**Exercise:**
Please return every line in the following data that includes the string "session".

**Available data:**
-- -- --
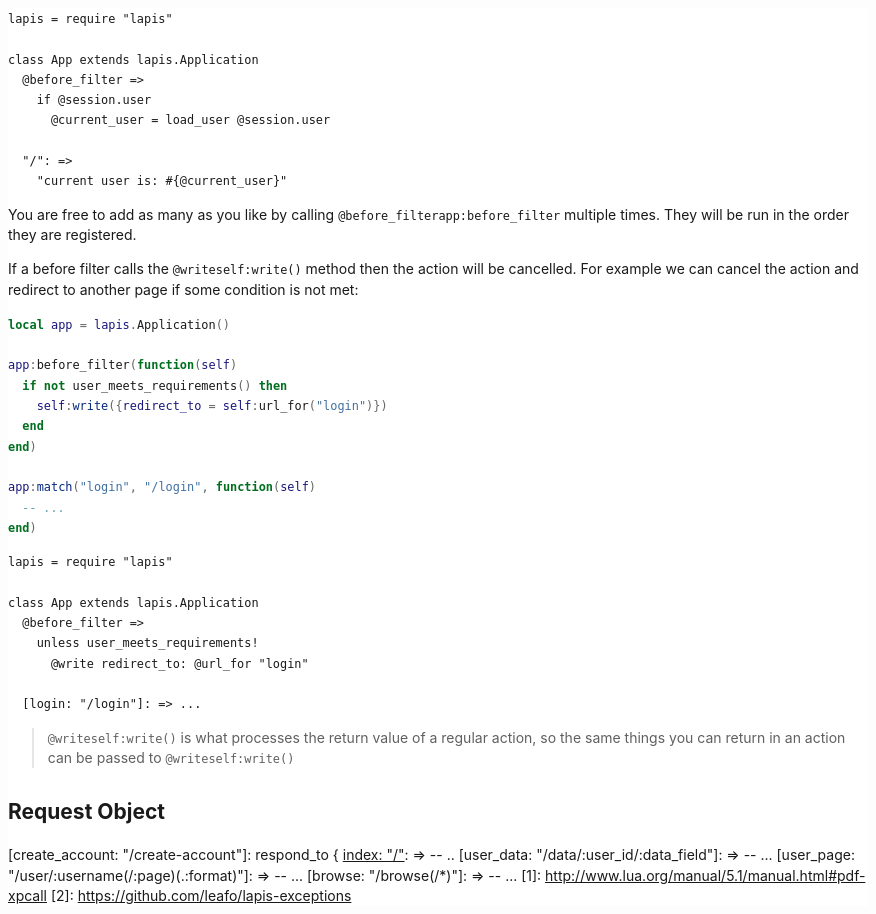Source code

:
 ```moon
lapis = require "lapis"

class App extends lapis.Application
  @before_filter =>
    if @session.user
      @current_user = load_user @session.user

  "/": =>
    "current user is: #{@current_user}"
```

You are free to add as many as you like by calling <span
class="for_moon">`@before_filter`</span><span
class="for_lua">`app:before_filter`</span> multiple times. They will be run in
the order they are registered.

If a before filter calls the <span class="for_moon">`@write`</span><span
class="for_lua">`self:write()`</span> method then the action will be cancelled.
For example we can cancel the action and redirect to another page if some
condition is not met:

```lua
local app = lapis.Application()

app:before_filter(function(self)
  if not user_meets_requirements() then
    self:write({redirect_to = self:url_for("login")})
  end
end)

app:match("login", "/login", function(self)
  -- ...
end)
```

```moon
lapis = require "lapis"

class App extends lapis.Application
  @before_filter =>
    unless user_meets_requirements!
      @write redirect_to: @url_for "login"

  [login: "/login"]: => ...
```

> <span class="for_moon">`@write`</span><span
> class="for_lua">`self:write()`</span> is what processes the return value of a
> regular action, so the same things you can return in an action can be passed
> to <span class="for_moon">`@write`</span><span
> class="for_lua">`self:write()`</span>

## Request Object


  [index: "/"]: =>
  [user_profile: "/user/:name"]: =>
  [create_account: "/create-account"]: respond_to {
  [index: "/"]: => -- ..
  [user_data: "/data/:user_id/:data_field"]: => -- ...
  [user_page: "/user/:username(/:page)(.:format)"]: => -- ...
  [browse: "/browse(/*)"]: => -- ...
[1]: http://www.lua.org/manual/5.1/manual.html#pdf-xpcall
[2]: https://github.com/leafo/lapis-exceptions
-- -- --
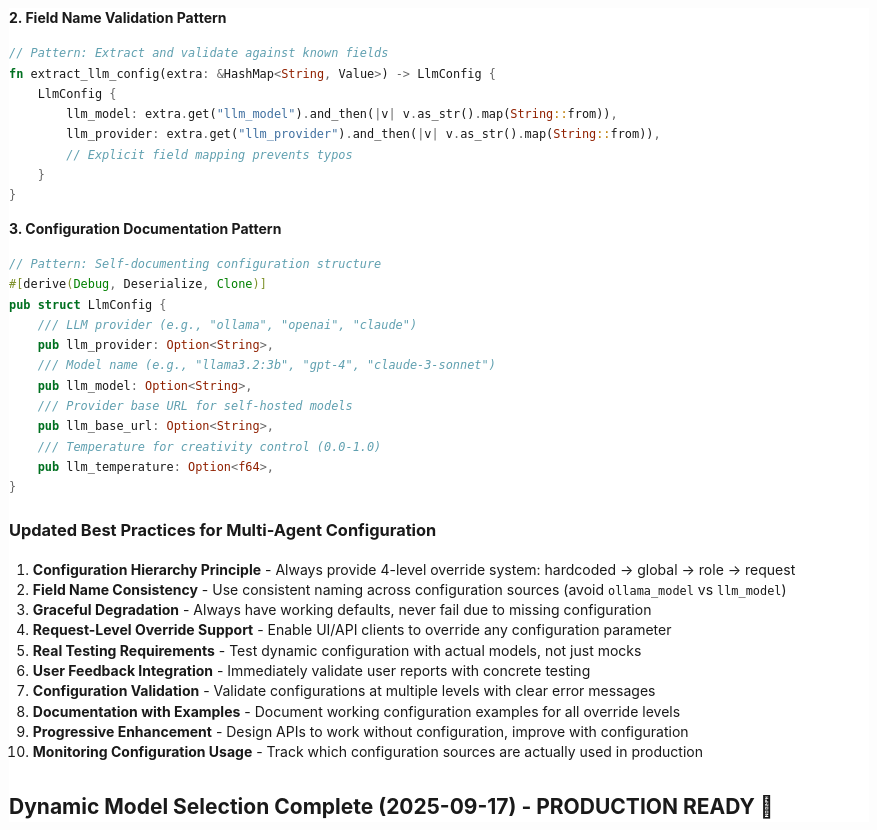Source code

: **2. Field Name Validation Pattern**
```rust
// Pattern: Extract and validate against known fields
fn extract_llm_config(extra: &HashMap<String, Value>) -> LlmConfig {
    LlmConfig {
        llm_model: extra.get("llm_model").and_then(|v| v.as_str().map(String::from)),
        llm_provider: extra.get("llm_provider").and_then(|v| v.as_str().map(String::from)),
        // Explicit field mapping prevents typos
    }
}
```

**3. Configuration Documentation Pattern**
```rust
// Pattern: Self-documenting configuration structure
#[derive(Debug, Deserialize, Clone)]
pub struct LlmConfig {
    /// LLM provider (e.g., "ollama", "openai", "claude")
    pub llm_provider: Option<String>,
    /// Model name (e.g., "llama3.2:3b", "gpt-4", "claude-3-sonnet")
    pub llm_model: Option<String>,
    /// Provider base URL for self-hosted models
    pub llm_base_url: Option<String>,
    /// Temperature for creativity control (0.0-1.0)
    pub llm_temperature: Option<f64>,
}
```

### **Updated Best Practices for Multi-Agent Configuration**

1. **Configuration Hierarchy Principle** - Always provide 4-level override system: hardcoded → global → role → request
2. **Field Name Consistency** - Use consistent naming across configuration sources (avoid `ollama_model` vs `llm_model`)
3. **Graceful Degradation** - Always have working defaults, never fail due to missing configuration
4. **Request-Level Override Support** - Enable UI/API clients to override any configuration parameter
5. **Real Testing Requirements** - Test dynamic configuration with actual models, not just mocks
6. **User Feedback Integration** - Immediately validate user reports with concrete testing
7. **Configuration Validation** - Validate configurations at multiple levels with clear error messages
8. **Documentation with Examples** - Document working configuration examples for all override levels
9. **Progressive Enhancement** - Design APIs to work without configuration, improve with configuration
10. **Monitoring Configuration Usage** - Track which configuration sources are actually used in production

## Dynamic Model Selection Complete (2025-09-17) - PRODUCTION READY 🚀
-- -- --
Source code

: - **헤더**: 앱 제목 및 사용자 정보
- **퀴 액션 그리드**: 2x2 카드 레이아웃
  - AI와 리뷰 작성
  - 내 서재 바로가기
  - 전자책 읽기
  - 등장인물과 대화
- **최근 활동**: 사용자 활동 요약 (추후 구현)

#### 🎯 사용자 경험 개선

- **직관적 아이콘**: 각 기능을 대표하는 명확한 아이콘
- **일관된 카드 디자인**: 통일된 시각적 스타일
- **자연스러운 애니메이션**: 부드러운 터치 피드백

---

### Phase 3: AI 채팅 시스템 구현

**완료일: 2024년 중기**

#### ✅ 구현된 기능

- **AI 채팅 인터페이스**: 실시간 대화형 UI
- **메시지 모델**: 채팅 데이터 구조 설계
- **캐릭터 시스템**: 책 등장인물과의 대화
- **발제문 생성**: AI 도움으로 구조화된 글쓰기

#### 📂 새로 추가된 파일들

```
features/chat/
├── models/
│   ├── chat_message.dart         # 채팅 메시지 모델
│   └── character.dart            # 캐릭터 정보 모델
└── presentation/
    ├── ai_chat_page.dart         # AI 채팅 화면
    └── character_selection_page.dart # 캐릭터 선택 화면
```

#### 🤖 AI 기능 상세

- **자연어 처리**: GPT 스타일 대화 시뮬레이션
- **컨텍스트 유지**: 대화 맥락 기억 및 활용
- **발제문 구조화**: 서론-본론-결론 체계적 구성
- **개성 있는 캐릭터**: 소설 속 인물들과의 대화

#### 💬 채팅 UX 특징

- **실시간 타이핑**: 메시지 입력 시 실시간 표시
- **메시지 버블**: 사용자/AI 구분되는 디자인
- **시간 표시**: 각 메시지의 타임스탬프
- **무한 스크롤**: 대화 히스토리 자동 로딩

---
-- -- --
**Result of this task:**
    if @session.user
      @current_user = load_user @session.user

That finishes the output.